Primeira fase de um relacionamento louco: rezo trinta vezes um Pai-Nosso aveludado, como quem dissimula um sofrimento inexistente. Não deixa de ser um apego. Ou um caso de fobia temporária. Ou um argumento próprio de quem não tem o que fazer. Opto pela última constatação e me esqueço de pensar em alucinações, pois o que acontece é bom demais, um código infantil que enlouquece o querer maduro. Vejo meu relacionamento comigo mesma como um tijolo, jogado no ar para intensificar o impacto da imaginação.
Segunda fase : quase um futuro. Não um futuro com bombas atômicas explodindo no ar; não um futuro de roupas verdes coladas nos corpos esbeltos de uma humanidade recriada para perseverar na busca científica das emoções do espaço; não um futuro orientado para a secura dos sentimentos ou para a inexpressividade do rosto descorado. Não.
Talvez esta segunda fase esteja ligada a mim mesma, ao que espero ser, algum dia, quem sabe.
Optar por não ter o que fazer soa até como uma fuga - pode ser que eu esteja cansada de imaginar que tudo o que quero não acontecerá amanhã pelo simples fato de não merecer nada... - mas não limita a minha capacidade de sonho, o meu modo de ser, a minha ideia em relação às coisas mais profundas e captadas a esmo durante uma aventura etérea.
Reconheço que, muitas vezes, as pessoas mudam, passam por problemas capazes de transformar borboleta em sapo, e talvez seja por isso a minha crença em poder, amanhã, dar tudo aquilo que pretendo, exijo, aconselho, calo ou desfaço hoje. Coisas que norteiam as sensações e buscam um deslimite total e lutam entre o cometer ou não um simples assassinato. Eu, se pudesse saber o que será melhor no amanhã, mataria tudo o que procuro direcionar hoje e tomaria outro rumo, só para conseguir ser feliz, só para conseguir viver em paz, trabalhar, ter a minha casa, cuidar dos meus filhos e ler livros para eles, ajudar as pessoas, comprar presentes, colocar flores nos vasos e ter uma tartaruga de estimação. Ou uma lesma.
Tudo, enfim, para digerir uma oportunidade, consentir um abraço em hora errada, derreter o gelo dos momentos de não-rede e dedicar ao meu lado sentimentalóide um aconchego repentino, um amor de esguelha, um beijo furtivo antes de fechar a porta.
Na terceira fase, tendo toda uma vida para trás e ainda pela frente, tento me despedir das agonias, das tensões, do sossego partido, do pensamento esfíngico e da perseguição aos porquês e crio uma espécie de base, uma estrutura na qual sobreponho a porção apreendida durante tanto tempo e não temo mais o que antes temia; não me aborreço com alusões sobrenaturais em relação ao que sou e deixo de ser, por motivos estes ou aqueles.
Deixo no ar apenas o que sai de mim, o que transpiro pelos poros, o que escorro do pensamento tranquilo por chegar onde estou. Isto é daqui a algum tempo.
Talvez eu pense assim - é o que quero, é o que espero, é o que norteio. É a minha busca, essa tal que me alucina de vez em sempre, que me puxa para dias de descontentamento ou de extrema felicidade, que confronta alguma sutileza com a certeza da escabrosidade do minuto seguinte, que corrompe o meu olhar seguro para torná-lo ora cômico, ora doente, ora patético, apático, apenas simbólico.

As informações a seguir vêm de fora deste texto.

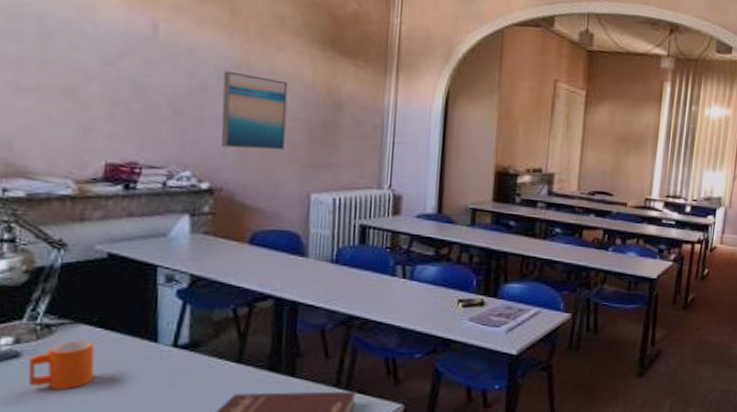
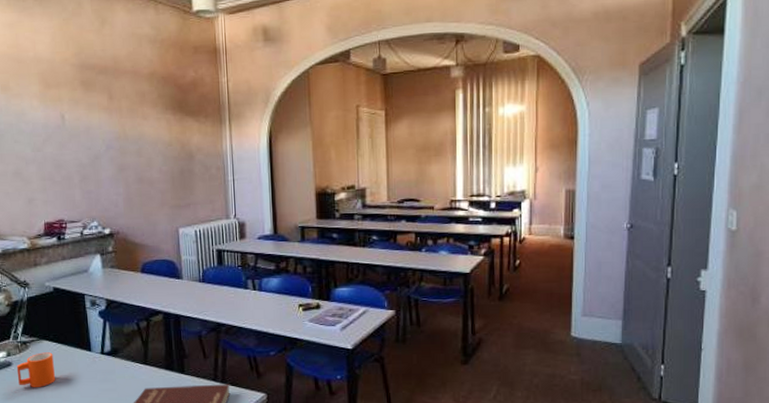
wall art: present [221,70,288,151] -> none [110,141,156,201]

Nesta terceira fase, apreciarei meus defeitos, silenciarei minhas virtudes e serei calma, sem abismos, honesta para comigo mesma, pois já terei separado as arestas e encontrado o sapato certo para trilhar o caminho.
O tijolo será um bumerangue dócil - voltará para as minhas mãos sem que o impacto seja tão grande - e a imaginação não sofrerá tanto a ponto de não me deixar viver essas fases com a leveza e seriedade a que me proponho.